The commands willl look something like:
git remote add origin https://github.com/<your username>/BBSRC-git-demo.git git push -u origin master
Click on the repository link at the top of the page to go to the main github repo page. you should see "somecode.R" in the list.
Now let's set up CircleCI to automatically run a smoke test for us every time we check in a new revision of our code to github.
9. create a file in your github repository called circle.yml and add the following lines. An easy way to do this is to use the "Create new file" button on the github page, which will take you to an editor where you can create the file and then save and commit it with one click.
dependencies: pre: - sudo apt-get update && sudo apt-get -y install r-base test: override: - Rscript somecode.R
10. if you created it using the editor on github, then you should pull that change so that your local repository is in sync with github.
git pull origin master
if you instead created the circle.yml on your own computer using a text editor, then add to repo and commit and push to github
git add circle.yml git commit -m"initial add" git push origin master
11. next we have to hook this up to the CircleCI continuous integration system
- go to CircleCI and log in using your github account
- click on the "Projects" button (with the + sign)
- Choose your github account, and then click on the "build project" button for your repo
- It will then take you to a page showing the status of the build. for an overview, click on the "builds" button which will take you to a list of builds.

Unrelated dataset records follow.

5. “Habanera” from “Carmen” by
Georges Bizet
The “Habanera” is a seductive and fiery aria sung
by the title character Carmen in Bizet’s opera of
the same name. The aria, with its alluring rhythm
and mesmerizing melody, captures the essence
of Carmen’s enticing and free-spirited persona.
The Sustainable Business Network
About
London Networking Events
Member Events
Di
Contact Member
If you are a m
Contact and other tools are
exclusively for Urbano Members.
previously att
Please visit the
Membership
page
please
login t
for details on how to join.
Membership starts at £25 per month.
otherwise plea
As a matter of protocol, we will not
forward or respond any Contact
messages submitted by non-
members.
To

After a couple of minutes it should show that the build succeeded
12. Have a look at the git log to see what we've done so far, by typing this into the terminal window:
We were a bit surprised that there is no relation between age and conspiracist thinking, so let's have a closer look at the data
13. add the following code to the end of somecode.R and source the file in RStudio
# R code plot(df$age,df$conspiracist_avg)
14. Then commit the changes to the git repo.

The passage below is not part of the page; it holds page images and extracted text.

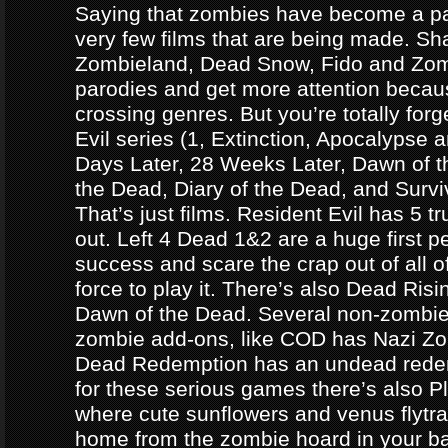
Saying that zombies have become a par
very few films that are being made. Sh
Zombieland, Dead Snow, Fido and Zomb
parodies and get more attention becau
crossing genres. But you’re totally forg
Evil series (1, Extinction, Apocalypse an
Days Later, 28 Weeks Later, Dawn of t
the Dead, Diary of the Dead, and Survi
That’s just films. Resident Evil has 5 
out. Left 4 Dead 1&2 are a huge first p
success and scare the crap out of all o
force to play it. There’s also Dead Ris
Dawn of the Dead. Several non-zomb
zombie add-ons, like COD has Nazi Z
Dead Redemption has an undead redem
for these serious games there’s also P
where cute sunflowers and venus flytra
home from the zombie hoard in your b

git add somecode.R git commit -m"adding plot"
15. let's say that we decided that we don't want the plot in the file. We can go back to the previous commit:
git log to show the log of previous commits, which will give you the commit ID (a long alphanumeric hash) for the commit with the message "adding plot".
Then, revert that particular commit:
git revert <commit ID>
The change in the file should show up immediately in the RStudio editor window
It was clear from the plot that something is wrong: there is an outlier in the age distribution
let's first add a test to check for age outliers
in this study, subjects were supposed to be adults - let's say the reasonable range of adult ages is 18 to 120
16. add the following code immediately above the lm command in somecode.R:
# R code max_age=120 min_age=18 stopifnot(max(df$age)<max_age) stopifnot(min(df$age)>min_age)

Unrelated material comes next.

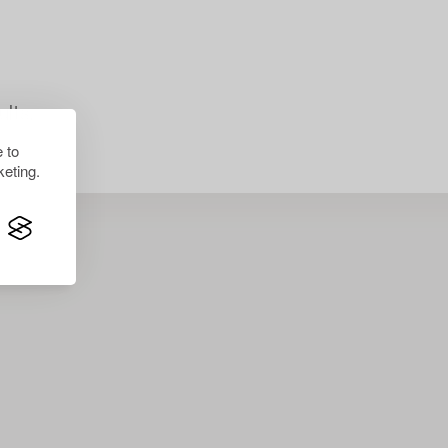
lts.
 to
eting.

17. When you source the file, you should see an error. Let's see what happens when we push this to github
git add somecode.R git commit -m"adding assertion test" git push origin master
a few seconds later, you will see that the automated test starts on CircleCI. a bit later you will see that the test fails due to the error
18. let's add some code to clean up the outliers
Just after the definition of min_age but before the assertion tests, add the following:
# R code df=subset(df,age>min_age&age<max_age)
20. push it back to github and check circleci again
git add somecode.R git commit -m"adding outlier removal" git push origin master
21. add a fancy badge to your github page to show off your new CI skills
- go to the builds page and click the gear next to your repo
- click on "status badges" and copy the text under "embed code"
- it will look something like
- In your github repository, create a new file called README.md, and paste this badge code at the top of the file.